— Task objective —
Every line of the material below in which "quelli" shows up is to be located and copied.

— Material provided —
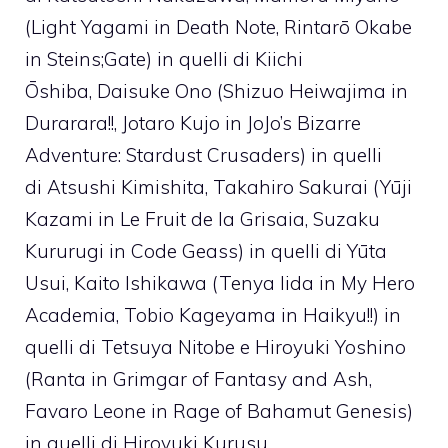
(Light Yagami in Death Note, Rintarō Okabe
in Steins;Gate) in quelli di Kiichi
Ōshiba, Daisuke Ono (Shizuo Heiwajima in
Durarara!!, Jotaro Kujo in JoJo’s Bizarre
Adventure: Stardust Crusaders) in quelli
di Atsushi Kimishita, Takahiro Sakurai (Yūji
Kazami in Le Fruit de la Grisaia, Suzaku
Kururugi in Code Geass) in quelli di Yūta
Usui, Kaito Ishikawa (Tenya Iida in My Hero
Academia, Tobio Kageyama in Haikyu!!) in
quelli di Tetsuya Nitobe e Hiroyuki Yoshino
(Ranta in Grimgar of Fantasy and Ash,
Favaro Leone in Rage of Bahamut Genesis)
in quelli di Hiroyuki Kurusu.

— Answer below —
in Steins;Gate) in quelli di Kiichi
Adventure: Stardust Crusaders) in quelli
Kururugi in Code Geass) in quelli di Yūta
quelli di Tetsuya Nitobe e Hiroyuki Yoshino
in quelli di Hiroyuki Kurusu.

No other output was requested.